El caso reciente que costó la vida a un joven estudiante de arquitectura durante una discusión de tráfico en la calle Génova es el paradigma de lo simple, estúpido y letal que puede llegar a resultar un calentón. "Tienes prisa, pues toma", esa frase fue la que le dedicó el agresor antes de asestarle la puñalada mortal.

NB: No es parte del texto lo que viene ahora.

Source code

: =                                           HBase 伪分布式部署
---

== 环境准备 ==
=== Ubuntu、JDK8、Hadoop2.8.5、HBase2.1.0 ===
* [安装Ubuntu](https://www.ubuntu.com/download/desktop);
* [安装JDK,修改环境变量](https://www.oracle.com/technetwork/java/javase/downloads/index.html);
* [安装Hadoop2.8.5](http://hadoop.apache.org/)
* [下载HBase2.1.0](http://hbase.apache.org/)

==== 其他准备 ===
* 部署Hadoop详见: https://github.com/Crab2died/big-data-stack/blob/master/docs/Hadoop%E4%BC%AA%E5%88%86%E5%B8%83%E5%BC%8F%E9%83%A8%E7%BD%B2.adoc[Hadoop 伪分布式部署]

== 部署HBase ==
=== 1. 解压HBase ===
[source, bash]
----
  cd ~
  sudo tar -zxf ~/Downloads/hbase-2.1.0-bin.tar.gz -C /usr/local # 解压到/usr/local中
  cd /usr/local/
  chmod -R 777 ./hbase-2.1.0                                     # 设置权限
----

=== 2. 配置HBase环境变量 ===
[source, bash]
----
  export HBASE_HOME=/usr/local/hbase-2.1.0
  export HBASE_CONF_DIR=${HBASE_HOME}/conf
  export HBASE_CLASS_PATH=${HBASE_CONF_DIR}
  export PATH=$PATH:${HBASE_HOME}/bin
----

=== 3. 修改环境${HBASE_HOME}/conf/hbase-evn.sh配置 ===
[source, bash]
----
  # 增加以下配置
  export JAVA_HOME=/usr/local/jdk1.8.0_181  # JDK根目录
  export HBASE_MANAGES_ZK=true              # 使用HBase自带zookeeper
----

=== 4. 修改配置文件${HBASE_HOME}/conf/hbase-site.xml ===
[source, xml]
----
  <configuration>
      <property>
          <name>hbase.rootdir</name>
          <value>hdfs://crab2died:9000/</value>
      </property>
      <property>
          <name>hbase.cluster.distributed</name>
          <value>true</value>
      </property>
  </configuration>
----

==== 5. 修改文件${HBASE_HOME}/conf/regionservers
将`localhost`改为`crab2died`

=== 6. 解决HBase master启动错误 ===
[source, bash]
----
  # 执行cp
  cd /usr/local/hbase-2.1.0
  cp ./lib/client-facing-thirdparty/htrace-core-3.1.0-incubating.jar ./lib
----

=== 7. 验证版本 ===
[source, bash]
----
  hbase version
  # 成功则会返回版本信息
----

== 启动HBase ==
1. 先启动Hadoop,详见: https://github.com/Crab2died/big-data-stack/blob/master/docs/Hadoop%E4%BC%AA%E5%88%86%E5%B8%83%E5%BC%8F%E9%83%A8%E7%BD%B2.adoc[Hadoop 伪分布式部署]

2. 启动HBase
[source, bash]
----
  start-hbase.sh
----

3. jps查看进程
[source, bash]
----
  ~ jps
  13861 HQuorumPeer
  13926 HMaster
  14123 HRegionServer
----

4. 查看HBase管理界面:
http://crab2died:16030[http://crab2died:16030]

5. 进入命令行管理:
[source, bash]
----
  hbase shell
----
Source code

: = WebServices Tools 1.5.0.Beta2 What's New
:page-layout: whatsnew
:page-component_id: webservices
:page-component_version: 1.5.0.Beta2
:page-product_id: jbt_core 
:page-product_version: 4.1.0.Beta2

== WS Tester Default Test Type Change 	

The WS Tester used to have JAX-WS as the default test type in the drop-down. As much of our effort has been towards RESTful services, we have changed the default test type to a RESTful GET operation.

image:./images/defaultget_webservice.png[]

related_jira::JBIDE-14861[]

Que hay que hacer algo para evitar la proliferación de armas blancas en Madrid es evidente. Como primer paso puede valer esa Operación Luna que permitió el pasado fin de semana requisar cuarenta cuchillos y navajas, pero no es suficiente. Esas intervenciones no pasan de un expediente sancionador con una multa máxima de 200.000 pesetas, que casi nunca pagan. Para enseñar bien los dientes a los matones es necesaria su puesta a disposición judicial. Una acción que permita incluso su encarcelación, sobre todo a los reincidentes, en aplicación del artículo 563 del Código Penal, que castiga la tenencia de armas prohibidas. Tal afán puede llegar a plantear algún problema a quienes dan un uso profesional o deportivo correcto a este tipo de instrumentos.

Un mínimo de lógica permite, sin embargo, entender que no llevarán ante el juez a un electricista por llevar encima el cuchillo con el que corta o pela los cables.

Lo mismo sucede con quienes salen al campo o a la montaña

La clave es el sentido común que ha de presidir siempre la acción de los que guardan la ley y de quienes la ejecutan. No es igual un filo de once centímetros en traje de faena y a las once de la mañana, que con la chupa de cuero un sábado a las tres de la madrugada. La circunstancia es determinante.

Aquellas navajas de las cachas de madera nunca fueron culpables.